By Maia SzalavitzNov. 27, 20127
In a recent Sunday’s New York Times article, a psychotherapist with a freshly hung shingle describes the challenges of earning clients in a market crowded with professionals willing to listen, but with a dwindling number of patients. Her solution? Turning to a “branding consultant” who advises her, among other things, to sell herself as a specialist treating a particular type of patient and to start doing “life coaching” instead. But the trend toward “branding” may be diverting attention away from deeper problems with psychotherapy that are dissuading people from trying it and discouraging insurers from paying for sessions.
In the article, therapist Lori Gottlieb writes:
What nobody taught me in grad school was that psychotherapy, a practice that had sustained itself for more than a century, is losing its customers. If this came as a shock to me, the American Psychological Association tried to send out warnings in a 2010 paper titled, “Where Has all the Psychotherapy Gone?”
According to the author, 30 percent fewer patients received psychological interventions in 2008 than they did 11 years earlier; since the 1990s, managed care has increasingly limited visits and reimbursements for talk therapy but not for drug treatment…Three months into private practice, I had exactly four regular weekly clients.
Her branding consultant tells her “Nobody wants to buy therapy anymore. They want to buy a solution to a problem.”
While that sounds to me like a hopeful desire among people seeking help for mental illnesses, to Gottlieb, it’s a shocking development and reeks of seeking “immediate responses and constant gratification.”
She sees therapy in a more “Woody Allen” mode, like the endless sessions of psychoanalysis practiced in the 1950s and 1960s. She wants to explore “unconscious feelings” about other people transferred to the “blank slate” of the therapist and to provide the “opportunity” for a patient to “truly understand himself and, ultimately, change.”
But psychological research on effective treatment for disorders like depression, anxiety disorders, obsessive-compulsive disorder, post-traumatic stress disorder and the like has moved far beyond this view. Indeed, the most effective treatments for these conditions do not prioritize digging into the unconscious. As Yale psychologist Alan Kazdin put it when we discussed a 2011 article he wrote on the problems with individual talk therapy, “If you want to get over an anxiety disorder, do graduated exposure. But sit down and relate to me or love me like your mom and dad? There’s no evidence for that.”
For patients seeking help for serious problems, old style talk therapy typically isn’t helpful— and for depression, ruminating on the possible unconscious causes of distress can actually make it worse. While long term therapeutic guidance is needed in some cases, it’s not realistic to expect insurers to cover ongoing talk sessions for those who aren’t severely disabled by chronic mental illness.
By ignoring these facts, Gottlieb is missing the most important issues. Psychotherapy doesn’t have an “image problem”: it has an evidence problem. The treatments provided by most therapists are not those shown to work and the treatments shown to work are hard to find because therapists don’t practice them, since instead they instead want to “go deep” like Gottlieb does.
In a Q&A with the Association for Psychological Science, Kazdin described the problem this way: “Most of the treatments used in clinical practice have not been evaluated in research. Also, many of the treatments that have been well established are not being used.”
Indeed, one commenter on Gottlieb’s piece presented the situation far more personally:
If therapists want to attract patients, perhaps they should focus less on their “brand” and more on learning the newest, most effective techniques for treating mental illness.
For example, I have serious OCD. I spent more than a month on a fruitless search for a new therapist who practices ERP (exposure and [response prevention]). It is the only treatment recommended by the Obsessive Compulsive Foundation and other organizations, and it is the treatment with which I have had the most success. And yet, here I am, in a city with perhaps the highest number of therapists per capita, and I am unable to find an ERP therapist who takes insurance. Instead, I’ve encountered therapists who claim to treat OCD with everything from traditional talk therapy and hypnotism.

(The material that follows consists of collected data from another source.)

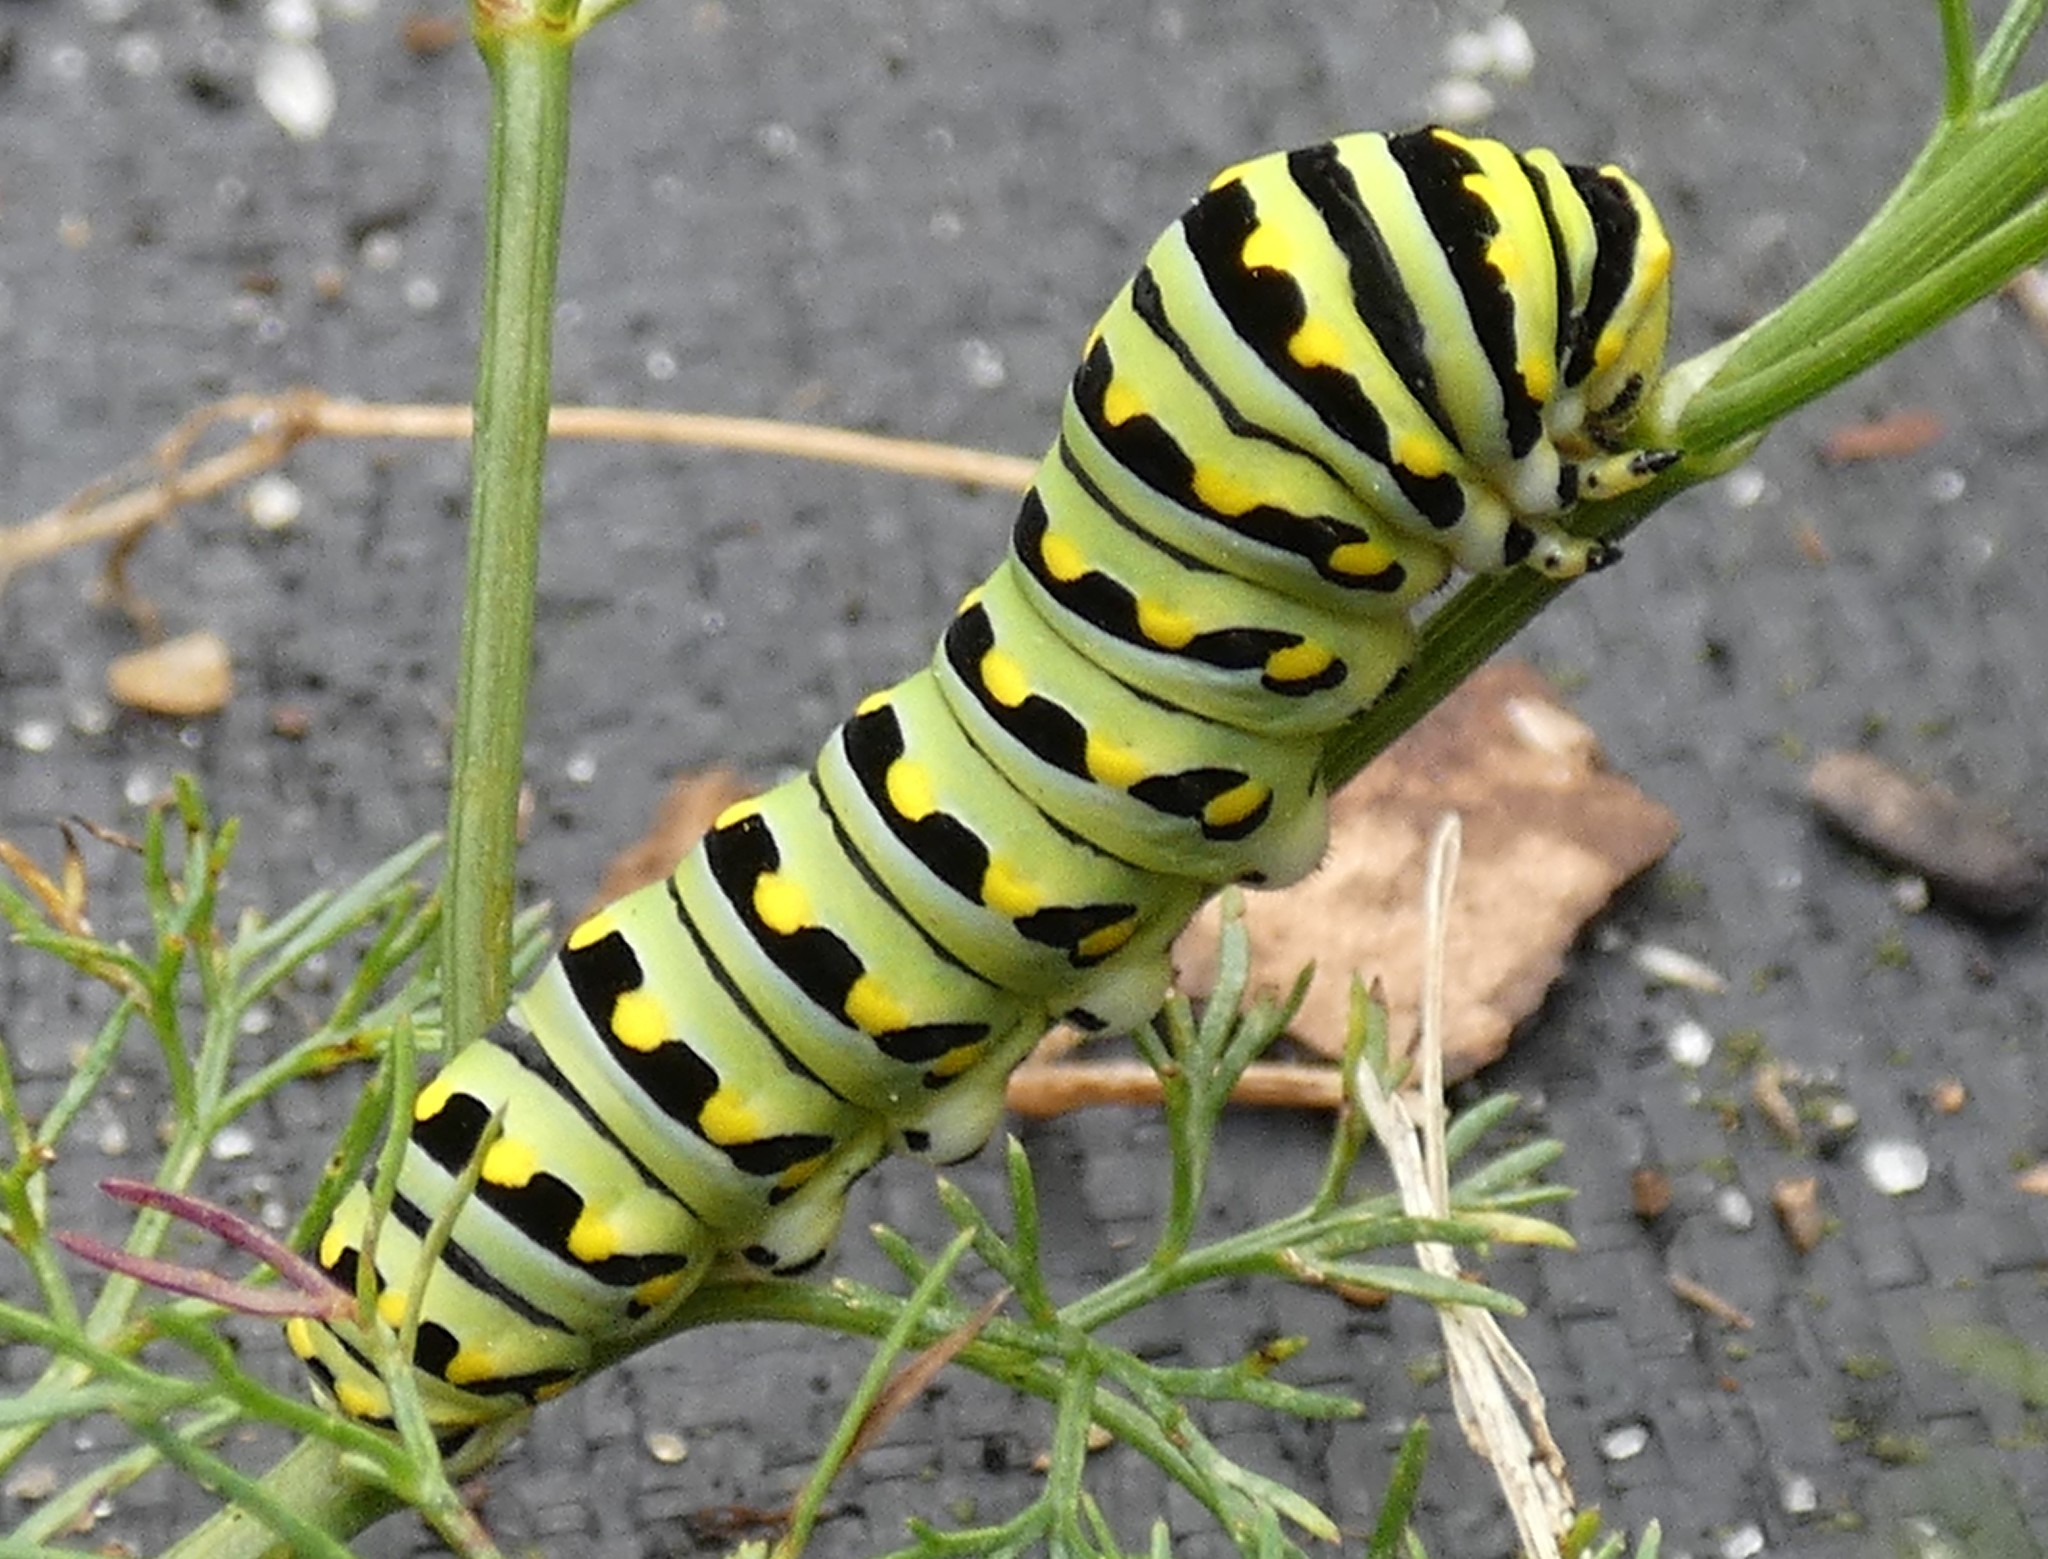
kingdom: Animalia
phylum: Arthropoda
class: Insecta
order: Lepidoptera
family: Papilionidae
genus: Papilio
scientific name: Papilio polyxenes
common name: Black swallowtail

This patient is far from unique: as someone who writes about mental illness and has suffered from depression and addiction and lives in New York City, I myself have had the same problem when seeking evidence-based treatment other than medication. I have contacts with the world’s leading experts on research on these disorders— but when I try to find a referral for myself or a friend, I’m often stumped. Imagine what it’s like for the average seeker of mental health care outside of a big city and far from any academic center.
If therapists like Gottlieb want to attract patients, they need to consider that sometimes the problem isn’t the branding, but the product itself.